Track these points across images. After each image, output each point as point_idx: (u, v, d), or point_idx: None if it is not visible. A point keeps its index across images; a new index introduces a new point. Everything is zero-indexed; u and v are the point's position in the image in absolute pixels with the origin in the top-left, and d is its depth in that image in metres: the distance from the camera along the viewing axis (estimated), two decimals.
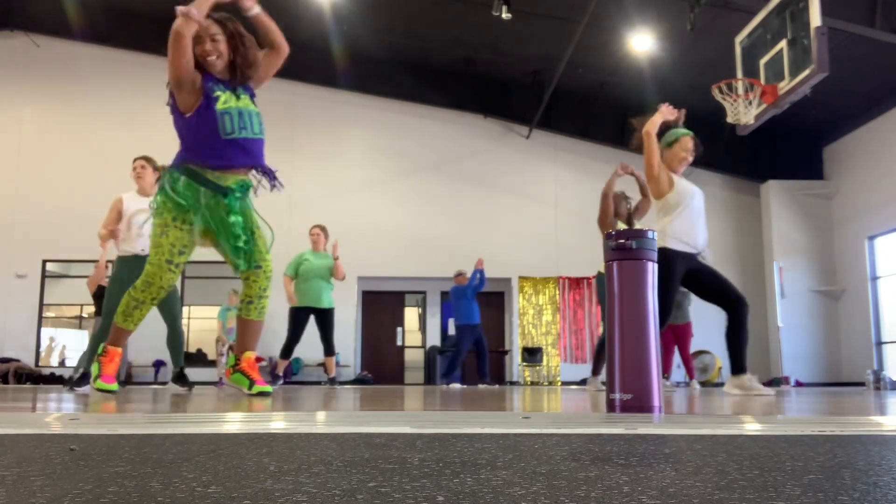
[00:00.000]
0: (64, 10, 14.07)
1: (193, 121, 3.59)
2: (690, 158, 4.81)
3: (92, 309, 10.80)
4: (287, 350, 8.11)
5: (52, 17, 14.48)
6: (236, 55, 3.66)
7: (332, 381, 8.31)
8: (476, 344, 10.36)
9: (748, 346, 4.66)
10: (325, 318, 8.11)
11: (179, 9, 3.42)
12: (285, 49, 3.82)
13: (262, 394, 3.78)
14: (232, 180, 3.63)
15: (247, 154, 3.65)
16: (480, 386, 10.08)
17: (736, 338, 4.65)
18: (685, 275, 4.67)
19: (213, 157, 3.58)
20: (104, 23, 14.72)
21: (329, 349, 8.11)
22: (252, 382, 3.82)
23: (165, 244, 3.59)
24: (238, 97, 3.66)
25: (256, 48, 3.75)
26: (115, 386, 3.80)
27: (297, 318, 8.09)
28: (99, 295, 10.10)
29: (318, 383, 12.75)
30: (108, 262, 10.07)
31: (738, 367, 4.71)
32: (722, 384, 13.69)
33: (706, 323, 11.77)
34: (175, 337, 5.97)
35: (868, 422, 1.86)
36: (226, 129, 3.57)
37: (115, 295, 5.49)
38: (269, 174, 3.78)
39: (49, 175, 14.68)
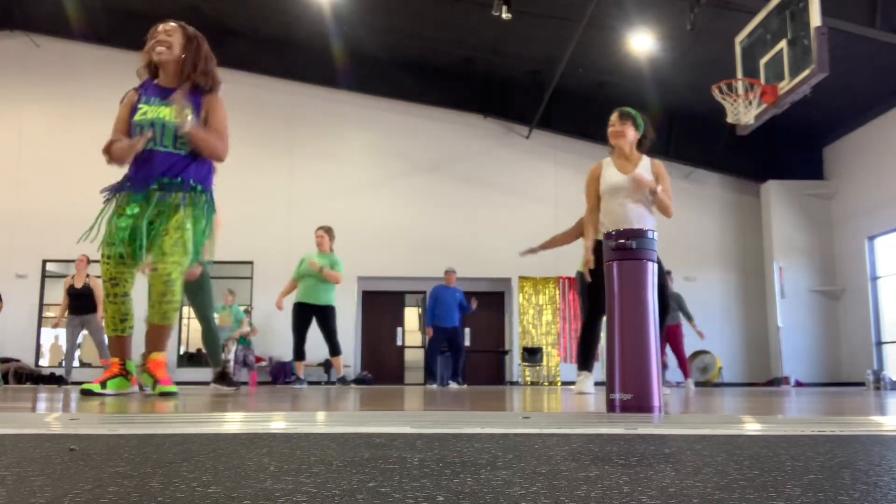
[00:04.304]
0: (64, 10, 14.06)
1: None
2: (612, 129, 5.20)
3: None
4: (296, 350, 8.04)
5: (52, 17, 14.47)
6: (188, 56, 3.76)
7: (342, 381, 8.26)
8: (450, 344, 10.70)
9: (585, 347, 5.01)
10: (322, 316, 8.04)
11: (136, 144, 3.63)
12: (219, 158, 3.86)
13: (165, 394, 3.76)
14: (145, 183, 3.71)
15: (152, 165, 3.67)
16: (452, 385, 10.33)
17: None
18: None
19: (131, 166, 3.74)
20: (104, 23, 14.71)
21: (332, 348, 8.05)
22: (156, 382, 3.82)
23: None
24: (160, 107, 3.70)
25: (213, 59, 3.85)
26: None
27: (294, 315, 8.05)
28: (74, 294, 9.93)
29: (319, 383, 12.74)
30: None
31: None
32: (722, 384, 13.70)
33: (706, 323, 11.78)
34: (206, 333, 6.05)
35: (868, 422, 1.86)
36: None
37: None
38: (185, 186, 3.71)
39: (49, 175, 14.68)
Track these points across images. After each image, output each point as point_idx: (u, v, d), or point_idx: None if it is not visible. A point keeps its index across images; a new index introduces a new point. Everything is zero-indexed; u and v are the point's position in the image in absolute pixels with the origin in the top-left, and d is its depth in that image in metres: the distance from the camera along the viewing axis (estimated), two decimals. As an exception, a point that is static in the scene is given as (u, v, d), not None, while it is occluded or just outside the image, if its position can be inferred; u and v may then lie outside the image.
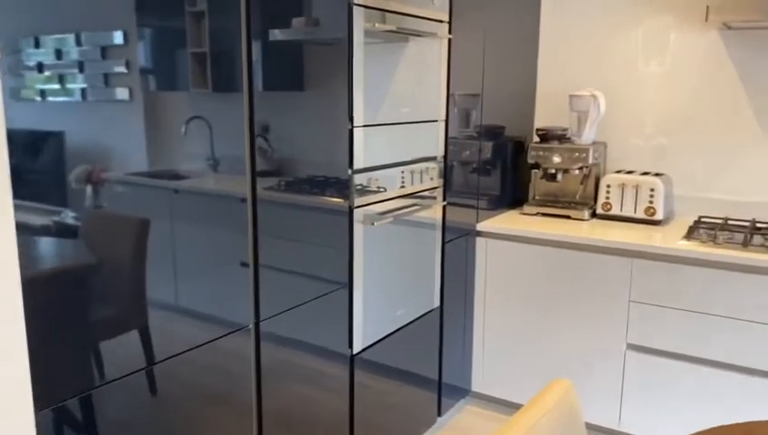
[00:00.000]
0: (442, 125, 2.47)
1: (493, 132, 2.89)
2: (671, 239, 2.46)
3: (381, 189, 2.14)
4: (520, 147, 3.12)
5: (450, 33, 2.40)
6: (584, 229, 2.66)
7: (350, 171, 1.99)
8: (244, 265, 1.67)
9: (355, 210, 2.02)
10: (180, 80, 1.47)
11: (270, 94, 1.67)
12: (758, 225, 2.60)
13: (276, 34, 1.65)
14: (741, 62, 2.68)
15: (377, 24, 1.96)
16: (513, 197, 3.10)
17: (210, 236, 1.58)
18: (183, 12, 1.46)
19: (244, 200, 1.64)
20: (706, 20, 2.36)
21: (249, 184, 1.66)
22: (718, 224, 2.61)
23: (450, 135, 2.54)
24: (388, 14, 2.05)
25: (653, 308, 2.42)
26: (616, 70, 2.96)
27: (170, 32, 1.44)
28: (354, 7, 1.91)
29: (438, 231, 2.52)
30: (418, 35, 2.22)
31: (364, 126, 2.02)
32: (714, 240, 2.38)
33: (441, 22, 2.35)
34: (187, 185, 1.51)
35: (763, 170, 2.70)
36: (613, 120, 2.97)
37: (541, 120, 3.18)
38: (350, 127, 1.97)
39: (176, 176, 1.49)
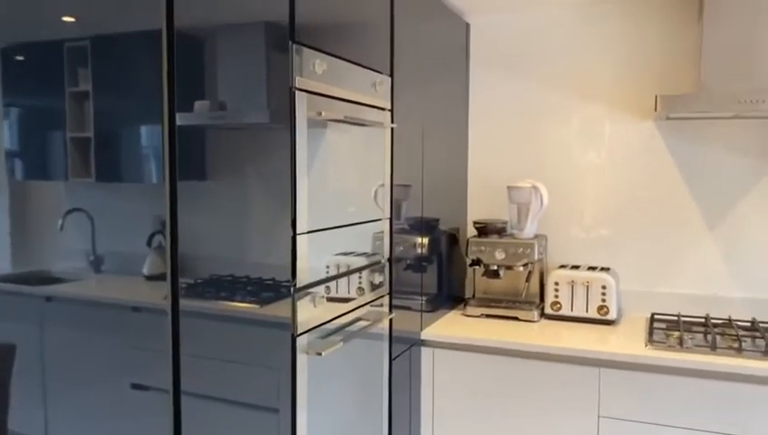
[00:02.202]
0: (387, 223, 2.16)
1: (427, 225, 2.62)
2: (634, 344, 2.25)
3: (323, 297, 1.76)
4: (454, 240, 2.87)
5: (393, 121, 2.14)
6: (537, 333, 2.41)
7: (292, 288, 1.60)
8: (138, 387, 1.23)
9: (298, 338, 1.62)
10: (57, 167, 1.10)
11: (176, 184, 1.29)
12: (713, 321, 2.48)
13: (182, 118, 1.28)
14: (679, 153, 2.63)
15: (323, 113, 1.64)
16: (451, 294, 2.82)
17: (94, 354, 1.14)
18: (63, 91, 1.12)
19: (137, 309, 1.23)
20: (656, 110, 2.27)
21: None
22: (674, 322, 2.46)
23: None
24: (331, 100, 1.74)
25: (627, 424, 2.17)
26: (552, 159, 2.82)
27: (46, 113, 1.15)
28: (297, 93, 1.58)
29: (385, 344, 2.16)
30: (363, 124, 1.93)
31: (309, 232, 1.66)
32: (680, 344, 2.20)
33: (383, 109, 2.08)
34: (64, 291, 1.14)
35: (708, 263, 2.61)
36: (552, 212, 2.81)
37: (474, 212, 2.96)
38: (291, 234, 1.60)
39: (49, 280, 1.12)
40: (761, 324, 2.41)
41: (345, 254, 1.89)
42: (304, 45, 1.61)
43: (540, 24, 2.81)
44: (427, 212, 2.54)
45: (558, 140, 2.81)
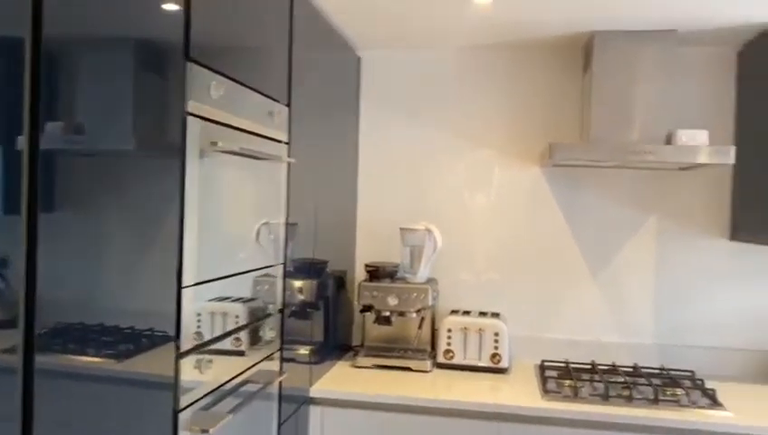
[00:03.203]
0: (281, 268, 1.93)
1: (314, 268, 2.42)
2: (530, 394, 2.20)
3: (210, 361, 1.50)
4: (341, 284, 2.69)
5: (290, 155, 1.93)
6: (430, 384, 2.28)
7: (174, 353, 1.33)
8: None
9: (181, 414, 1.34)
10: None
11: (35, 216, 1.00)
12: (599, 367, 2.50)
13: (23, 142, 1.01)
14: (564, 199, 2.67)
15: (220, 143, 1.40)
16: (338, 343, 2.62)
17: None
18: None
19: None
20: (549, 157, 2.27)
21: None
22: (564, 370, 2.45)
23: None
24: (226, 129, 1.51)
25: (526, 481, 2.09)
26: (443, 202, 2.75)
27: None
28: (189, 118, 1.34)
29: (273, 407, 1.90)
30: (259, 158, 1.70)
31: (195, 284, 1.40)
32: (575, 393, 2.18)
33: (280, 142, 1.87)
34: None
35: (591, 309, 2.65)
36: (441, 254, 2.72)
37: (363, 254, 2.81)
38: (176, 287, 1.33)
39: None
40: (643, 370, 2.46)
41: (234, 300, 1.64)
42: (200, 65, 1.37)
43: (431, 65, 2.76)
44: (308, 253, 2.35)
45: (449, 182, 2.75)
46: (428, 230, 2.54)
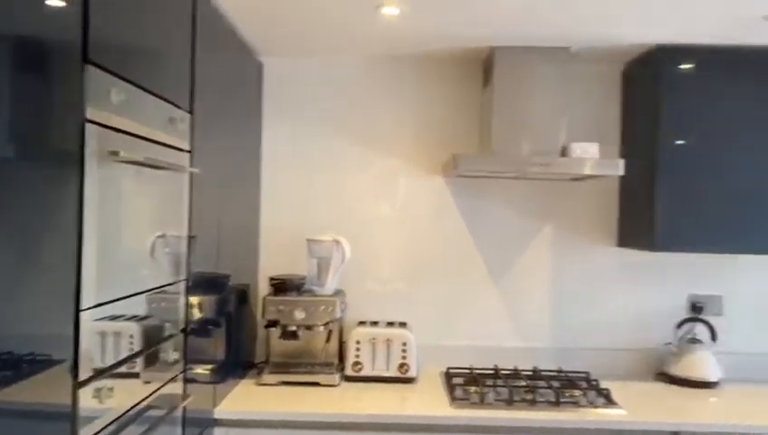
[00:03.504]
0: (183, 285, 1.82)
1: (214, 283, 2.31)
2: (438, 403, 2.22)
3: (111, 389, 1.37)
4: (244, 298, 2.59)
5: (192, 165, 1.83)
6: (339, 398, 2.25)
7: (71, 382, 1.20)
8: None
9: (80, 447, 1.22)
10: None
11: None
12: (502, 372, 2.57)
13: None
14: (467, 209, 2.73)
15: (122, 153, 1.29)
16: (241, 360, 2.52)
17: None
18: None
19: None
20: (454, 167, 2.31)
21: None
22: (470, 377, 2.49)
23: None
24: (127, 137, 1.40)
25: (438, 491, 2.10)
26: (348, 212, 2.73)
27: None
28: (87, 126, 1.22)
29: (177, 432, 1.78)
30: (161, 168, 1.60)
31: (95, 306, 1.28)
32: (482, 400, 2.23)
33: (182, 151, 1.76)
34: None
35: (493, 315, 2.73)
36: (348, 265, 2.69)
37: (268, 267, 2.72)
38: (73, 309, 1.21)
39: None
40: (542, 373, 2.56)
41: (134, 320, 1.52)
42: (100, 68, 1.26)
43: (337, 73, 2.74)
44: (208, 267, 2.24)
45: (355, 192, 2.74)
46: (336, 241, 2.51)
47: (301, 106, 2.74)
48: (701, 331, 2.62)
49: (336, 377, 2.41)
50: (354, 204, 2.73)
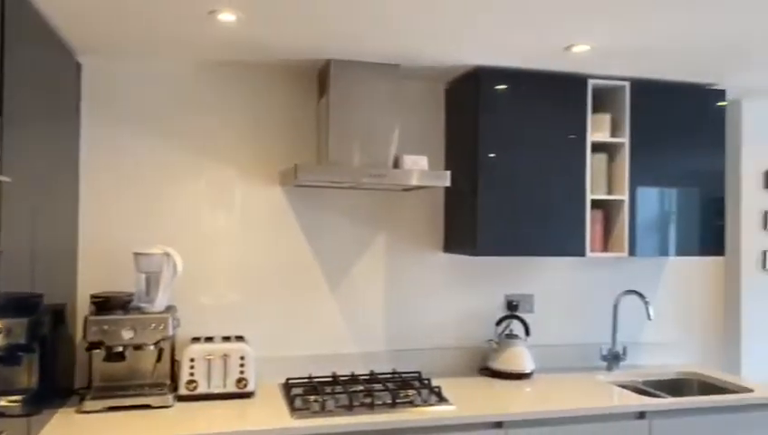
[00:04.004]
0: (-10, 311, 1.61)
1: (24, 303, 2.08)
2: (278, 416, 2.20)
3: None
4: (60, 319, 2.36)
5: (2, 172, 1.63)
6: (172, 421, 2.14)
7: None
8: None
9: None
10: None
11: None
12: (341, 378, 2.61)
13: None
14: (304, 218, 2.74)
15: None
16: (58, 387, 2.28)
17: None
18: None
19: None
20: (294, 177, 2.31)
21: None
22: (310, 386, 2.50)
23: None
24: None
25: (280, 504, 2.07)
26: (178, 223, 2.61)
27: None
28: None
29: (-19, 479, 1.57)
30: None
31: None
32: (323, 408, 2.25)
33: (-11, 157, 1.57)
34: None
35: (330, 323, 2.76)
36: (179, 280, 2.57)
37: (89, 285, 2.50)
38: None
39: None
40: (379, 376, 2.65)
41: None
42: None
43: (165, 77, 2.60)
44: (27, 286, 2.02)
45: (187, 202, 2.62)
46: (167, 254, 2.38)
47: (125, 111, 2.56)
48: (517, 327, 2.89)
49: (169, 398, 2.28)
50: (186, 215, 2.62)
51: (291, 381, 2.57)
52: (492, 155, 2.60)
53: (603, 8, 1.95)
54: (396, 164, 2.54)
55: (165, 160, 2.60)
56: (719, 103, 2.88)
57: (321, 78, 2.67)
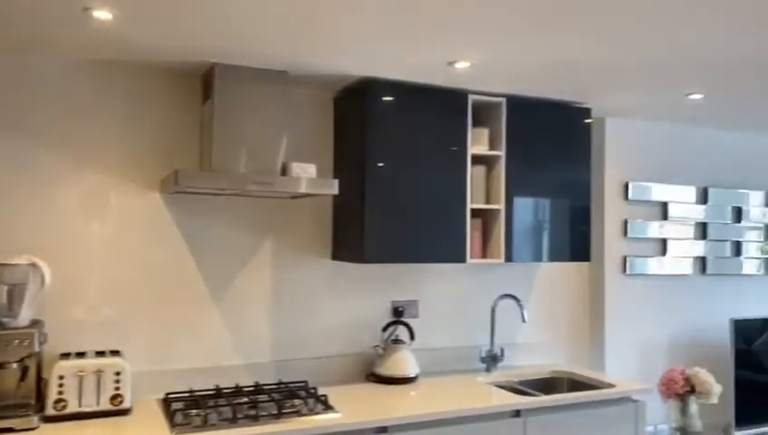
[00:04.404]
0: None
1: None
2: (157, 432, 2.11)
3: None
4: None
5: None
6: (41, 443, 1.99)
7: None
8: None
9: None
10: None
11: None
12: (224, 391, 2.54)
13: None
14: (186, 226, 2.65)
15: None
16: None
17: None
18: None
19: None
20: (175, 183, 2.23)
21: None
22: (191, 400, 2.42)
23: None
24: None
25: None
26: (45, 231, 2.43)
27: None
28: None
29: None
30: None
31: None
32: (205, 423, 2.18)
33: None
34: None
35: (214, 334, 2.69)
36: (47, 292, 2.39)
37: (-62, 297, 2.27)
38: None
39: None
40: (264, 387, 2.61)
41: None
42: None
43: (33, 74, 2.42)
44: None
45: (56, 208, 2.45)
46: (33, 265, 2.21)
47: (-15, 109, 2.36)
48: (403, 332, 2.96)
49: (34, 419, 2.12)
50: (56, 222, 2.45)
51: (170, 396, 2.47)
52: (379, 164, 2.65)
53: (483, 28, 2.06)
54: (284, 171, 2.52)
55: (33, 164, 2.42)
56: (586, 120, 3.12)
57: (205, 82, 2.60)
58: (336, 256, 2.90)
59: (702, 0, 1.80)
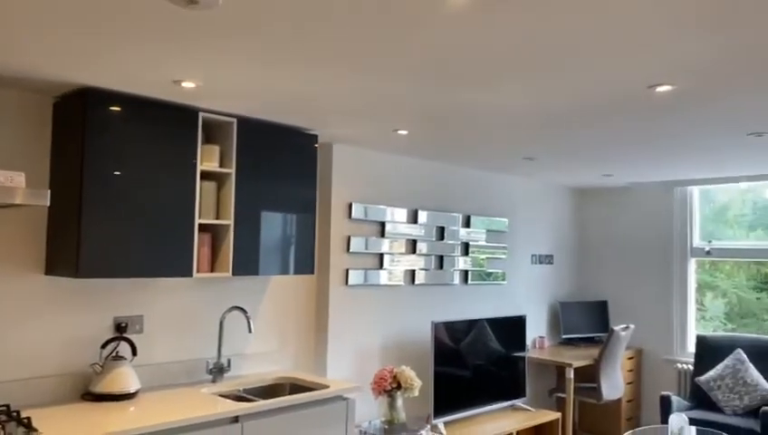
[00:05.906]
0: None
1: None
2: None
3: None
4: None
5: None
6: None
7: None
8: None
9: None
10: None
11: None
12: (14, 413, 2.25)
13: None
14: None
15: None
16: None
17: None
18: None
19: None
20: None
21: None
22: None
23: None
24: None
25: None
26: None
27: None
28: None
29: None
30: None
31: None
32: None
33: None
34: None
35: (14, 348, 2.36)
36: None
37: None
38: None
39: None
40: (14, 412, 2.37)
41: None
42: None
43: None
44: None
45: None
46: None
47: None
48: (125, 348, 2.90)
49: None
50: None
51: None
52: (100, 175, 2.59)
53: (202, 52, 2.17)
54: (-14, 179, 2.33)
55: None
56: (314, 145, 3.41)
57: None
58: (50, 270, 2.74)
59: (394, 65, 2.15)
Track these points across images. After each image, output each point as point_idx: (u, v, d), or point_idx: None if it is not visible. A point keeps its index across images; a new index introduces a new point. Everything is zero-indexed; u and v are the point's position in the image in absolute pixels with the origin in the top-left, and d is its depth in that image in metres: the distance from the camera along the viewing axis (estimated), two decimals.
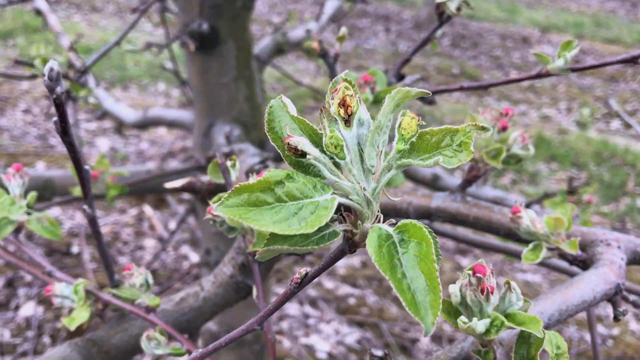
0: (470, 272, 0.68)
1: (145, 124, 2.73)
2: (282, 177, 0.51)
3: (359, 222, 0.54)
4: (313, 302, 3.95)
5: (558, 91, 7.87)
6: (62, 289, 1.06)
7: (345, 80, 0.57)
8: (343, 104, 0.53)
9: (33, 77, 1.85)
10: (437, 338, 3.83)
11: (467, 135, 0.51)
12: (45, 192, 2.12)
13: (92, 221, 0.96)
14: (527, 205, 2.26)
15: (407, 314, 3.64)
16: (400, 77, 1.19)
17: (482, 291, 0.66)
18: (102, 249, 1.03)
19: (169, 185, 1.29)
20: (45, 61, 1.63)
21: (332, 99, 0.54)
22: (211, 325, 2.52)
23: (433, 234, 0.55)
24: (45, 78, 0.72)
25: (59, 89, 0.72)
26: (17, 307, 3.59)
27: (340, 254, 0.56)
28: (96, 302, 1.07)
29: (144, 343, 0.93)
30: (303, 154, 0.53)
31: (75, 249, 4.03)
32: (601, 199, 5.40)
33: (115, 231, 4.29)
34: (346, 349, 3.61)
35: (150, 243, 4.30)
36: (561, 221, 0.90)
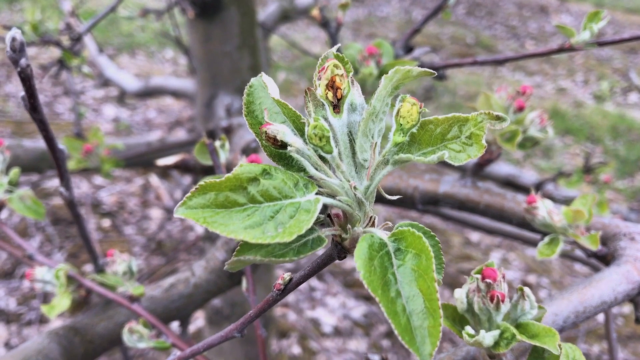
0: (479, 276, 0.60)
1: (147, 93, 2.65)
2: (257, 173, 0.43)
3: (349, 225, 0.46)
4: (319, 275, 3.91)
5: (575, 62, 7.66)
6: (44, 274, 1.00)
7: (337, 56, 0.48)
8: (332, 85, 0.44)
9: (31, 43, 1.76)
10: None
11: (479, 126, 0.42)
12: (42, 164, 2.05)
13: (71, 205, 0.89)
14: (541, 184, 2.17)
15: None
16: (409, 49, 1.10)
17: (491, 299, 0.58)
18: (83, 233, 0.96)
19: (161, 162, 1.21)
20: (35, 28, 1.54)
21: (319, 79, 0.45)
22: (215, 300, 2.47)
23: (436, 238, 0.47)
24: (8, 49, 0.64)
25: (23, 61, 0.64)
26: (22, 276, 3.57)
27: (327, 260, 0.49)
28: (79, 288, 1.01)
29: (125, 336, 0.87)
30: (284, 145, 0.44)
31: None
32: (616, 174, 5.28)
33: (121, 201, 4.25)
34: (352, 322, 3.57)
35: (156, 213, 4.26)
36: (581, 213, 0.81)
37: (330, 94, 0.44)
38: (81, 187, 4.33)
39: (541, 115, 0.92)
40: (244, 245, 0.44)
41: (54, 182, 4.16)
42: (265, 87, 0.48)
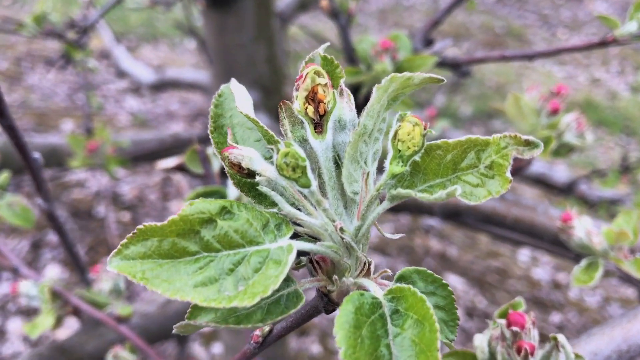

= Your assignment =
Skip the pictures and quote each line of the entries above, from the first through the line with "7: (332, 381, 8.31)", exactly as it appears.

= Response to this task =
Track these points across images. After each image, output each point as point_idx: (u, v, d), or point_idx: None if it is not visible. A point keeps its index across images; a new index introduces a new point. Everything is zero-indexed; u and v are the point's position in the image in absolute pixels with the origin in the top-left, and d is its depth in that image in metres: the distance from the camera along the viewing axis (estimated), two decimals.
[00:00.000]
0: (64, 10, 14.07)
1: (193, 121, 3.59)
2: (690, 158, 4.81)
3: (92, 309, 10.80)
4: (287, 350, 8.11)
5: (52, 17, 14.48)
6: (236, 55, 3.66)
7: (332, 381, 8.31)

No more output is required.